**Problem:**
Leave every image out, and return the rest of the data word for word.

**Data excerpt:**
[Start of section]

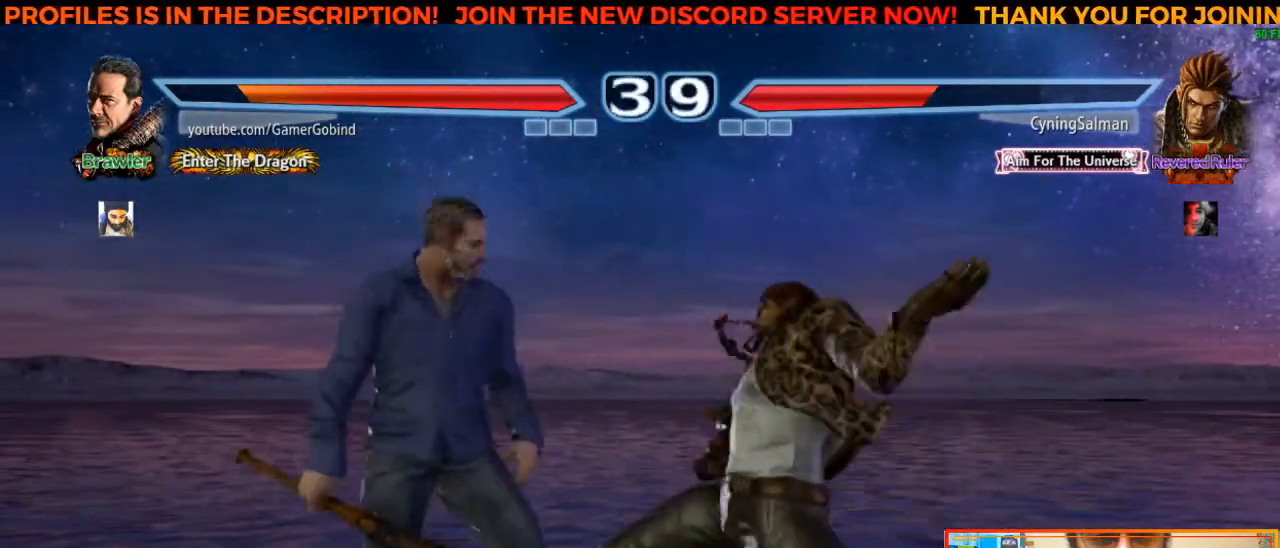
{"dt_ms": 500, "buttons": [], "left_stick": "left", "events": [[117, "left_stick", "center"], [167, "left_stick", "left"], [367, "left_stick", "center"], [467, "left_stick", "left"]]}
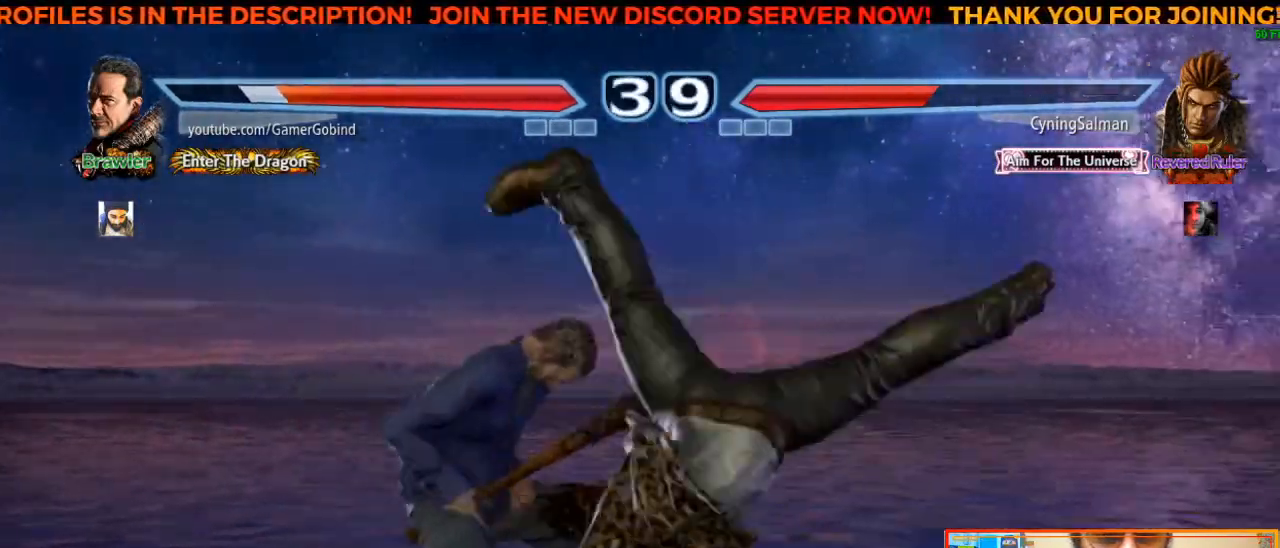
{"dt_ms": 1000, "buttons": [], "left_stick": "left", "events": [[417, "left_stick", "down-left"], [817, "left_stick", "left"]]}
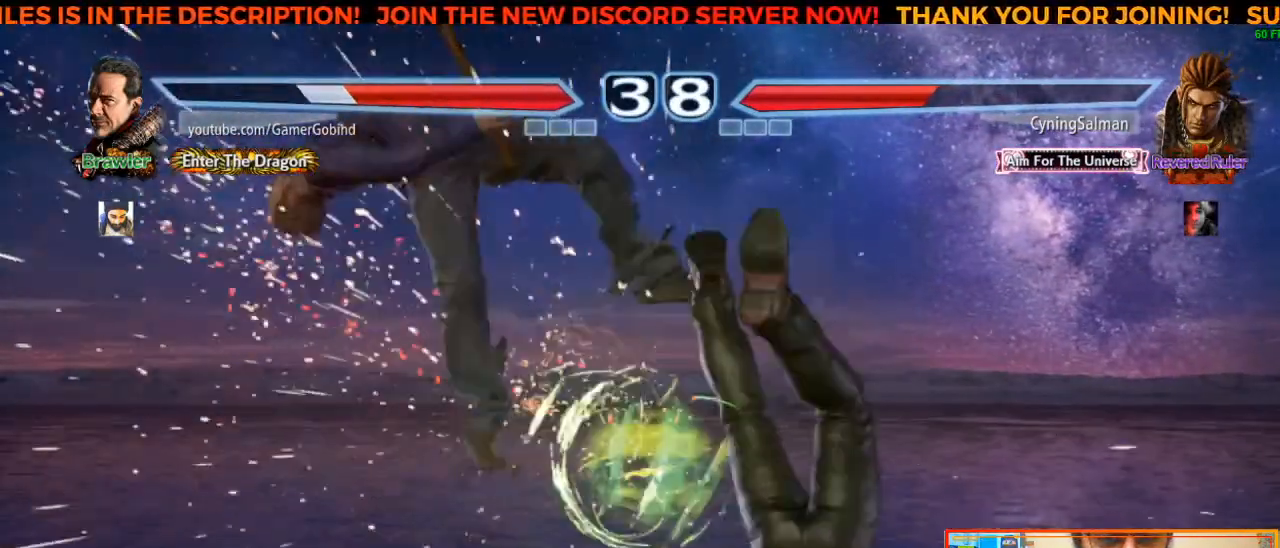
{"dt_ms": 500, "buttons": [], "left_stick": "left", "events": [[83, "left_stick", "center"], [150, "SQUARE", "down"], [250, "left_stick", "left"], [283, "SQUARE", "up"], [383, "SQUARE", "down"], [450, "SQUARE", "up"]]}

[End of section]

**Exercise answer:**
{"dt_ms": 500, "buttons": [], "left_stick": "left", "events": [[117, "left_stick", "center"], [167, "left_stick", "left"], [367, "left_stick", "center"], [467, "left_stick", "left"]]}
{"dt_ms": 1000, "buttons": [], "left_stick": "left", "events": [[417, "left_stick", "down-left"], [817, "left_stick", "left"]]}
{"dt_ms": 500, "buttons": [], "left_stick": "left", "events": [[83, "left_stick", "center"], [150, "SQUARE", "down"], [250, "left_stick", "left"], [283, "SQUARE", "up"], [383, "SQUARE", "down"], [450, "SQUARE", "up"]]}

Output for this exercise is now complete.